The task — Identify every line in the material below that contains the string "images", and copy each one out in full. Case counts.

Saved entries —
######
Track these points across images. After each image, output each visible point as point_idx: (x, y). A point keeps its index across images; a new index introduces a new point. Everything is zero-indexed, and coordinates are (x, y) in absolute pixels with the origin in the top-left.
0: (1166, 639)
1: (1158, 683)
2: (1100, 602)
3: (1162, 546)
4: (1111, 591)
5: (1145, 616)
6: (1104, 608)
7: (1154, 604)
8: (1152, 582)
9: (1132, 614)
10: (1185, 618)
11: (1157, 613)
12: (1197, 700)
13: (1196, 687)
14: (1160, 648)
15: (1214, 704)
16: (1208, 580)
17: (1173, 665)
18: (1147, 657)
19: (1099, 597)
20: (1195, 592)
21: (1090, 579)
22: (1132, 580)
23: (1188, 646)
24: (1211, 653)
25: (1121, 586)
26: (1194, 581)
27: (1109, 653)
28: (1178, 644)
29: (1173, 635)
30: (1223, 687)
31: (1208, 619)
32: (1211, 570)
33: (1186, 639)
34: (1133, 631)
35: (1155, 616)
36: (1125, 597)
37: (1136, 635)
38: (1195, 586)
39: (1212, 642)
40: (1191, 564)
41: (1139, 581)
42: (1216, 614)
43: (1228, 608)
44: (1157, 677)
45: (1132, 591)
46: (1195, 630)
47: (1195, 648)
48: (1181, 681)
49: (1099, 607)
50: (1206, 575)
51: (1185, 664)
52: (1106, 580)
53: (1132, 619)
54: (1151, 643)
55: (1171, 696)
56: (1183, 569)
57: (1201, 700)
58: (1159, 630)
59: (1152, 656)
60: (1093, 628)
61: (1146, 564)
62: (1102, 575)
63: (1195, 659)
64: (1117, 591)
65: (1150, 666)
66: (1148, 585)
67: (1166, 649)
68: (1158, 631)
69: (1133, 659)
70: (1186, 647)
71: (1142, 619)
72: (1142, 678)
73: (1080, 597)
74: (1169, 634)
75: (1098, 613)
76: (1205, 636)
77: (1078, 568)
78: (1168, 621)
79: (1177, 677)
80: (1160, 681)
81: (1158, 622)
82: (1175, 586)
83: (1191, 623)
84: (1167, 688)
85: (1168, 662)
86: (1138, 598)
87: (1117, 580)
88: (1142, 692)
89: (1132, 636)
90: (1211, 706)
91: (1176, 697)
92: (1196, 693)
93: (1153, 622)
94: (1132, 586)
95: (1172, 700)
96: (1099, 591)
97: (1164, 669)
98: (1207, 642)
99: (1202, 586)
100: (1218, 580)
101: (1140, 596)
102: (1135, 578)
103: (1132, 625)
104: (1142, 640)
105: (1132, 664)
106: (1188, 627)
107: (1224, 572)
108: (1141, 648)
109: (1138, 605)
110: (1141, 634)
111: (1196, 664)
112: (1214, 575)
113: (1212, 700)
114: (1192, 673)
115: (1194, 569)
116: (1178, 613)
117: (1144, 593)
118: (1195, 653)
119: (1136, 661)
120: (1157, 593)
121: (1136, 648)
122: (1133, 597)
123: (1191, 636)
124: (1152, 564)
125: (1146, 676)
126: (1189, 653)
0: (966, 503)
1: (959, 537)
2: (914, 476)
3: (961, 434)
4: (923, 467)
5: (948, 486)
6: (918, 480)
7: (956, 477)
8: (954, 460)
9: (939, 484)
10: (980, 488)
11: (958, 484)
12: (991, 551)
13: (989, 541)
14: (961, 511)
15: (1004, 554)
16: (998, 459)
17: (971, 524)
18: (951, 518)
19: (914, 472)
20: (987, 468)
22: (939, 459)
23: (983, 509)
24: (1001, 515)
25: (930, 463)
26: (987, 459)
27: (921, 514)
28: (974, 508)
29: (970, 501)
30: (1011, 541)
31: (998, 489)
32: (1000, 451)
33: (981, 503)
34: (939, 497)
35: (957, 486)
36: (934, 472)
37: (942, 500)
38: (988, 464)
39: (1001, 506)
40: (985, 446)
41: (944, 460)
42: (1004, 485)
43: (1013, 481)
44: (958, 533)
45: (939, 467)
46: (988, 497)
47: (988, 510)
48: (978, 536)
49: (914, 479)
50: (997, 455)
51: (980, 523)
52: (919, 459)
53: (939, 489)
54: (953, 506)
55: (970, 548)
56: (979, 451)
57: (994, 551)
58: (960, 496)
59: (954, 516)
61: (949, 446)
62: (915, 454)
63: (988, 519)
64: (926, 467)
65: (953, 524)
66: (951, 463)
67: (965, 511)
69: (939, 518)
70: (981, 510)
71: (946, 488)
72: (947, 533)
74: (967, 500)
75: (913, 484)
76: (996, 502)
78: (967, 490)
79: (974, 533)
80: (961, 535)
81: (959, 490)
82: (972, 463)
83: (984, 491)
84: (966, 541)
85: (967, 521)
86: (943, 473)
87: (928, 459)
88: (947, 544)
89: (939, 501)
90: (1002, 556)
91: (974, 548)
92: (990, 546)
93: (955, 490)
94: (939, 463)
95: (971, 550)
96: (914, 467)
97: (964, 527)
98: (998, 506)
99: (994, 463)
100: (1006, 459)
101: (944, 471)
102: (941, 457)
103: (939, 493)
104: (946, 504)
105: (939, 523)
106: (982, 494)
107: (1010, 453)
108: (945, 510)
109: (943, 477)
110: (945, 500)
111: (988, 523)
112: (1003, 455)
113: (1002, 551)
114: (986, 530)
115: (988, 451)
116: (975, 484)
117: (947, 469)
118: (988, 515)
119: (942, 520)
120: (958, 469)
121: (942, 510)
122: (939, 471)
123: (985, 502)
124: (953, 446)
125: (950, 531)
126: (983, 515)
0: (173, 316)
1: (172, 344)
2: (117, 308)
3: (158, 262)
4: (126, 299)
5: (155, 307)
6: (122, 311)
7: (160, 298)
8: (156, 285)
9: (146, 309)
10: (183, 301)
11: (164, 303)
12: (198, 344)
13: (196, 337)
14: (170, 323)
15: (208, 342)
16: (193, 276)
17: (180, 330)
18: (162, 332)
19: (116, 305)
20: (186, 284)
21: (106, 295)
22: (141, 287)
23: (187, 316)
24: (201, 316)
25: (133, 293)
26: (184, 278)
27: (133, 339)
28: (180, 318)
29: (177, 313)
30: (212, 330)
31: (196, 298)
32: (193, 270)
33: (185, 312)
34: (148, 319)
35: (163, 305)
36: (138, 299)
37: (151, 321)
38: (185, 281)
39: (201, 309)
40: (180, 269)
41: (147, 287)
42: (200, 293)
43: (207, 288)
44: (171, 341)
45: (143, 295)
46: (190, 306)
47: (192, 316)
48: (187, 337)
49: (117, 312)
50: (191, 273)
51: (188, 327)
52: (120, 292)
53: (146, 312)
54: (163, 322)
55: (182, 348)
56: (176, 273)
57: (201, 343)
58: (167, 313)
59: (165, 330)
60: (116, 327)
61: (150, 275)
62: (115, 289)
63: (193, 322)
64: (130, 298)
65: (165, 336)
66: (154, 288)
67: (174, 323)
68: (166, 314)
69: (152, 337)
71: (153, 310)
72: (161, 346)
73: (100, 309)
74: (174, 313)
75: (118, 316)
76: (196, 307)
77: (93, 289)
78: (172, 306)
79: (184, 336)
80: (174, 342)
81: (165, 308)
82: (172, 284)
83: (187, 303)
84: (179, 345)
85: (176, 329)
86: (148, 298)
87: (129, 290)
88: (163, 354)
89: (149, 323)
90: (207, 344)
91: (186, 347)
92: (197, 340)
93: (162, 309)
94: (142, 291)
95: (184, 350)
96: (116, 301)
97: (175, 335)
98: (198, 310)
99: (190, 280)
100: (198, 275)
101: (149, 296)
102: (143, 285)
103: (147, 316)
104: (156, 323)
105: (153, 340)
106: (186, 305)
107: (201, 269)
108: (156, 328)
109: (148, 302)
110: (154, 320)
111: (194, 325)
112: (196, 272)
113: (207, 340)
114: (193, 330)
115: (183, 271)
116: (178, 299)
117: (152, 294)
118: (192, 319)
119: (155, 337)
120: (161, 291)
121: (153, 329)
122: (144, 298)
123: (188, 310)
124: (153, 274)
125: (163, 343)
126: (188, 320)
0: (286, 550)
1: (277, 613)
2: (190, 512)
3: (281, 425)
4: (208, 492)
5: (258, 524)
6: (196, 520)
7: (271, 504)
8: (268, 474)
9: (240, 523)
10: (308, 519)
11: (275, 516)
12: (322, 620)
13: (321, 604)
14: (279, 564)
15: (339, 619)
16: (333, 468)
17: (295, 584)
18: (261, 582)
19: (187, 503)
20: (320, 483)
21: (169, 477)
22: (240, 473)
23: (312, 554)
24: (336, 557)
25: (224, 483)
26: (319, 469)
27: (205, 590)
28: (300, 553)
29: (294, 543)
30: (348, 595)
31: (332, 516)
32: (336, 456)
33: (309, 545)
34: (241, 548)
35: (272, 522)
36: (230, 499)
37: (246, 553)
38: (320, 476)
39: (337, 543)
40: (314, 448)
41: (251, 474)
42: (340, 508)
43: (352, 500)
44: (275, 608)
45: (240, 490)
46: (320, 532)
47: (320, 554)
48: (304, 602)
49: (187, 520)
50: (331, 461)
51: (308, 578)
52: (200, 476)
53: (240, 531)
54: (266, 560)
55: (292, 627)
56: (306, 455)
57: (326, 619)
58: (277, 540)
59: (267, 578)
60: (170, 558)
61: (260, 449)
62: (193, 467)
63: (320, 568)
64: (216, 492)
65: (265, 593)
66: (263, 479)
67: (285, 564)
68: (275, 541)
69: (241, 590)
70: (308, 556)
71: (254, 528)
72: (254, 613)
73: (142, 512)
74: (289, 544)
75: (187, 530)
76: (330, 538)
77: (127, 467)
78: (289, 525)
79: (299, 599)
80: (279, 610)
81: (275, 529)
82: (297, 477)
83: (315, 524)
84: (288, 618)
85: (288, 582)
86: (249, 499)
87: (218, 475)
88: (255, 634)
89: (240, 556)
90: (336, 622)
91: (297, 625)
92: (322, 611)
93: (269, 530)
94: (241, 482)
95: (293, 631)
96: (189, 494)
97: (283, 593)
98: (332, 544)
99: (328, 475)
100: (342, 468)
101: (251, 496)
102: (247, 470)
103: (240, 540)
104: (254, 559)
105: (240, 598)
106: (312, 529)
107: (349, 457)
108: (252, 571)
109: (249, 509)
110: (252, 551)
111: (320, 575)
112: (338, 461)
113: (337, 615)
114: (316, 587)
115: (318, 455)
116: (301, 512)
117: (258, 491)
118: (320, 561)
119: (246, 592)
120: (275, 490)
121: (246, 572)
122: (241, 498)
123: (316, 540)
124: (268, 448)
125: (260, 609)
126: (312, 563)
######
Response to this task —
Track these points across images. After each image, output each visible point as point_idx: (x, y). A point keeps its index across images; a new index introduces a new point. Everything is zero-indexed, and coordinates are (x, y) in absolute pixels with the origin in the top-left.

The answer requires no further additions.